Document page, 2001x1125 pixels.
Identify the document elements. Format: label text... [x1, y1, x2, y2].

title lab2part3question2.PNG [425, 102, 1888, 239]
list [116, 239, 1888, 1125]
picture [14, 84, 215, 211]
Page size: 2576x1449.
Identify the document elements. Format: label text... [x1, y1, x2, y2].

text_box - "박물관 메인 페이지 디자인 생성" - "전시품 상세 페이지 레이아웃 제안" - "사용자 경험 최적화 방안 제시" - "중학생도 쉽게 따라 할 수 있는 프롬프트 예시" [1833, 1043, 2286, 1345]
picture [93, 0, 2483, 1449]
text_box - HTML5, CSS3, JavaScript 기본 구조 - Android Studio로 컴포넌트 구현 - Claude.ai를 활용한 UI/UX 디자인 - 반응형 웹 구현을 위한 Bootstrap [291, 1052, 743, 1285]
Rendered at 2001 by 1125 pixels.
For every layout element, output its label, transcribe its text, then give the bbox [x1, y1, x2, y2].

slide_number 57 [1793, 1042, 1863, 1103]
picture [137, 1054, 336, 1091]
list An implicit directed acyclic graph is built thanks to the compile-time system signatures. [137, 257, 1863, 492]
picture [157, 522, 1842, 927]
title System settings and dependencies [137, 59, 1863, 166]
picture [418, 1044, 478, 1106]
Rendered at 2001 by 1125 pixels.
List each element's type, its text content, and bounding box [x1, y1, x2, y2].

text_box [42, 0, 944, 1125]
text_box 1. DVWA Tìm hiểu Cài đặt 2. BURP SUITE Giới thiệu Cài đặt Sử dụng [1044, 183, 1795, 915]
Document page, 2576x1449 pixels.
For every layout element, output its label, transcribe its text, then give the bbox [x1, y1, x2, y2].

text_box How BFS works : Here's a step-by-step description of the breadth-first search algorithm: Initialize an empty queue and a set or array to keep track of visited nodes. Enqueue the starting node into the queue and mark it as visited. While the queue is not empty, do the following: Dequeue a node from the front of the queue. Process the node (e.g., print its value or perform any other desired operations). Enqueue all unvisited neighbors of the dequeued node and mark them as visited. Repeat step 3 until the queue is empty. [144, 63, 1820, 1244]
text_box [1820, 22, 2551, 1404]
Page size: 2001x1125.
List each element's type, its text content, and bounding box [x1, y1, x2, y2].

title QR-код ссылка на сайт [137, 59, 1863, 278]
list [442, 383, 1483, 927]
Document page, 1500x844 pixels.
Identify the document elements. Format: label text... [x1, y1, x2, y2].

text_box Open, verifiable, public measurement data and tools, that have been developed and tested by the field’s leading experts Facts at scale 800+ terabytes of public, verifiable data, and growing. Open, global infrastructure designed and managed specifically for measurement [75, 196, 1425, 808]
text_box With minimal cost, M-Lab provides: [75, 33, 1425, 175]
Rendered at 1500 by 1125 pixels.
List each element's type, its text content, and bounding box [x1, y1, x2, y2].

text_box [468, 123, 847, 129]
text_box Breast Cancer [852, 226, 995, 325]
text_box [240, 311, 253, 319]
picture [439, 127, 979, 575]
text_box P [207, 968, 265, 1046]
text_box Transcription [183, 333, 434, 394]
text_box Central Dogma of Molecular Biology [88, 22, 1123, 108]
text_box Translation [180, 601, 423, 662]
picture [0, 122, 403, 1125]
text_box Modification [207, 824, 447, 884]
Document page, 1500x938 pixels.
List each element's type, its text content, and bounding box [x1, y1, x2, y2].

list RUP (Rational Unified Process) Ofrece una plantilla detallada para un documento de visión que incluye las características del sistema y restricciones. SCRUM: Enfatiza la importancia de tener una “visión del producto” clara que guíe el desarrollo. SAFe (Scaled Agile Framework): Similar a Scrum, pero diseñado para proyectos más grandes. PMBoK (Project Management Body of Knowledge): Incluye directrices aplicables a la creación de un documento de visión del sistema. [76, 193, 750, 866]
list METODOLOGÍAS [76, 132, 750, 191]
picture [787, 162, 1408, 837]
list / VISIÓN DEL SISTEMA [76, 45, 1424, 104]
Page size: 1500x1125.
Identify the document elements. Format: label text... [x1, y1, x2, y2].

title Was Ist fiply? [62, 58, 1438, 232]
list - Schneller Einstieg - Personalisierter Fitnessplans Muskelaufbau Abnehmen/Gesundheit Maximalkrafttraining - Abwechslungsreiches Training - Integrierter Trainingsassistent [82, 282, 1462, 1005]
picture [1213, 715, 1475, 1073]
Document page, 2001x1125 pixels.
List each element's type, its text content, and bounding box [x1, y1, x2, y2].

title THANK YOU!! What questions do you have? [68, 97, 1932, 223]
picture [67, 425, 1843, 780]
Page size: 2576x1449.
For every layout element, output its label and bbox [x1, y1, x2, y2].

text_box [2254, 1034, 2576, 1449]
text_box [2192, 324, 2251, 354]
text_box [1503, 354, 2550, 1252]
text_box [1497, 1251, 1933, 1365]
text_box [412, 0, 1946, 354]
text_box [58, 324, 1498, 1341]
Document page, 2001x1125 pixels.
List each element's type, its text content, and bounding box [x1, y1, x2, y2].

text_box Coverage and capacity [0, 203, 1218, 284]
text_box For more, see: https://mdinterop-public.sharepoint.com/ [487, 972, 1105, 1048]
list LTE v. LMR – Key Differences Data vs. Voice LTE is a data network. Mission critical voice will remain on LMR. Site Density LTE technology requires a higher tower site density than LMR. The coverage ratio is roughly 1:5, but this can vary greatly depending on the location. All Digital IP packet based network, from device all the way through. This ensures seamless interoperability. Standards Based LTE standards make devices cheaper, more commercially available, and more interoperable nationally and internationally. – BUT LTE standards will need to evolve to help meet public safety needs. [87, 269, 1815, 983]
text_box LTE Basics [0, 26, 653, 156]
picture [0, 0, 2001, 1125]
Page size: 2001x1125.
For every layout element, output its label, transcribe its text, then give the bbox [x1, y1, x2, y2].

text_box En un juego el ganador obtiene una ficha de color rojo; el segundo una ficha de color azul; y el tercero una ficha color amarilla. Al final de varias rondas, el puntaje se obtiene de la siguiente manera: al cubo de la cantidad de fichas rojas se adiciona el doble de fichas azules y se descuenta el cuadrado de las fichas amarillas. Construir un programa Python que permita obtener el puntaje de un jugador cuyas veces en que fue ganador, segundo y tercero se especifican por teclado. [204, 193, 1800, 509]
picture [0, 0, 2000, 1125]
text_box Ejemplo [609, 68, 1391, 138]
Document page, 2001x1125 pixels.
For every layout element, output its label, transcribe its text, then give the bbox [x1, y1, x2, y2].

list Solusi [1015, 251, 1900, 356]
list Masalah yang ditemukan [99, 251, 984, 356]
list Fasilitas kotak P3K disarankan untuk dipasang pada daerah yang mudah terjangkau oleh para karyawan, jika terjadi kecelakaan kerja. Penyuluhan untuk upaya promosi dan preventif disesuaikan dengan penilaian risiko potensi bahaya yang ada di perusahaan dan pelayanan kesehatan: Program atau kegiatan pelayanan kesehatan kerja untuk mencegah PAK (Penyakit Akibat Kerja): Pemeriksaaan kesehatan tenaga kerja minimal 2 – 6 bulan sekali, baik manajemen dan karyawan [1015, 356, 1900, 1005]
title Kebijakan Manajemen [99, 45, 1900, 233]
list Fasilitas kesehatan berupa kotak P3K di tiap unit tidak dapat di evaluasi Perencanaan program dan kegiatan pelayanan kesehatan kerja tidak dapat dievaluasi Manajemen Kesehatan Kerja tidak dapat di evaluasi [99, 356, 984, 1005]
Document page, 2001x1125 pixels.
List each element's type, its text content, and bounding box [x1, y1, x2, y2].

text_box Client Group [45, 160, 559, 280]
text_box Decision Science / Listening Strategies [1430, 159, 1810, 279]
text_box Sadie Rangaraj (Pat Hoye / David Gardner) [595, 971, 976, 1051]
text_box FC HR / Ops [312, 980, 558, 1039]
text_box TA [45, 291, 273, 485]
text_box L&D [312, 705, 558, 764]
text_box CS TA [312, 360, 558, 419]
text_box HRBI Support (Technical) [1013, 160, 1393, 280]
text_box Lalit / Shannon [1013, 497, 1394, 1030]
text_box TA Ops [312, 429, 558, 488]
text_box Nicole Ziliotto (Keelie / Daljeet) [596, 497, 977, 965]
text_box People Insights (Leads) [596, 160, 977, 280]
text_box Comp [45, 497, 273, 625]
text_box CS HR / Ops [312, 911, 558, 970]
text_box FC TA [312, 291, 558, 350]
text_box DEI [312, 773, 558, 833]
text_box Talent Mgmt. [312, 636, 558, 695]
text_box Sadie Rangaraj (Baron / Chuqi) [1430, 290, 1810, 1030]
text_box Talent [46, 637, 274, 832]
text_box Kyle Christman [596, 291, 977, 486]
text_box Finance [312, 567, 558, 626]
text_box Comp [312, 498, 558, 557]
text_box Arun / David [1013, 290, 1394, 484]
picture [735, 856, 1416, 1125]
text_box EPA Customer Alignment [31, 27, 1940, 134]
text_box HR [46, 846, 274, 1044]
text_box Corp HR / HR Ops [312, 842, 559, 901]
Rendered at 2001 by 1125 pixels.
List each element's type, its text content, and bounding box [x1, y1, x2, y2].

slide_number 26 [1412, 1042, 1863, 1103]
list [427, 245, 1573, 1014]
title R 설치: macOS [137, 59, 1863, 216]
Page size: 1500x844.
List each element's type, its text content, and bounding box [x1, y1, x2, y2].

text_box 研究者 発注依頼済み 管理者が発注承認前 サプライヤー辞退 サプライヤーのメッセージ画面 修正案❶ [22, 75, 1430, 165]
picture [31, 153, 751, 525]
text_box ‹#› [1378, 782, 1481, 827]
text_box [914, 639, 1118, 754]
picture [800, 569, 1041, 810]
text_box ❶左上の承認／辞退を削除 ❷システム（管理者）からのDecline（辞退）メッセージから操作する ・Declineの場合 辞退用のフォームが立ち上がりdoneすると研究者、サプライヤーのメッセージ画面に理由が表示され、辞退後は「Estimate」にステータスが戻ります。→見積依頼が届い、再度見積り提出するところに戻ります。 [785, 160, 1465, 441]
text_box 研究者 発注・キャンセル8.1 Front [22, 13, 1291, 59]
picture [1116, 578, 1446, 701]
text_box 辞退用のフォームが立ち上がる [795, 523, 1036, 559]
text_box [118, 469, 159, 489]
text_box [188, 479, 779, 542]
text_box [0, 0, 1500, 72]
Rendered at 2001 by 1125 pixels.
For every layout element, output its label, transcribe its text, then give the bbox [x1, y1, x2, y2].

################

**EXERCISE OBJECTIVE**
Print the lines above, unchanged, from the start of the records to the line with "Document page, 2576x1449 pixels.", including that final line.

**SOLVED EXERCISE**
Document page, 2001x1125 pixels.
Identify the document elements. Format: label text... [x1, y1, x2, y2].

title lab2part3question2.PNG [425, 102, 1888, 239]
list [116, 239, 1888, 1125]
picture [14, 84, 215, 211]
Page size: 2576x1449.
Identify the document elements. Format: label text... [x1, y1, x2, y2].

text_box - "박물관 메인 페이지 디자인 생성" - "전시품 상세 페이지 레이아웃 제안" - "사용자 경험 최적화 방안 제시" - "중학생도 쉽게 따라 할 수 있는 프롬프트 예시" [1833, 1043, 2286, 1345]
picture [93, 0, 2483, 1449]
text_box - HTML5, CSS3, JavaScript 기본 구조 - Android Studio로 컴포넌트 구현 - Claude.ai를 활용한 UI/UX 디자인 - 반응형 웹 구현을 위한 Bootstrap [291, 1052, 743, 1285]
Rendered at 2001 by 1125 pixels.
For every layout element, output its label, transcribe its text, then give the bbox [x1, y1, x2, y2].

slide_number 57 [1793, 1042, 1863, 1103]
picture [137, 1054, 336, 1091]
list An implicit directed acyclic graph is built thanks to the compile-time system signatures. [137, 257, 1863, 492]
picture [157, 522, 1842, 927]
title System settings and dependencies [137, 59, 1863, 166]
picture [418, 1044, 478, 1106]
Rendered at 2001 by 1125 pixels.
List each element's type, its text content, and bounding box [x1, y1, x2, y2].

text_box [42, 0, 944, 1125]
text_box 1. DVWA Tìm hiểu Cài đặt 2. BURP SUITE Giới thiệu Cài đặt Sử dụng [1044, 183, 1795, 915]
Document page, 2576x1449 pixels.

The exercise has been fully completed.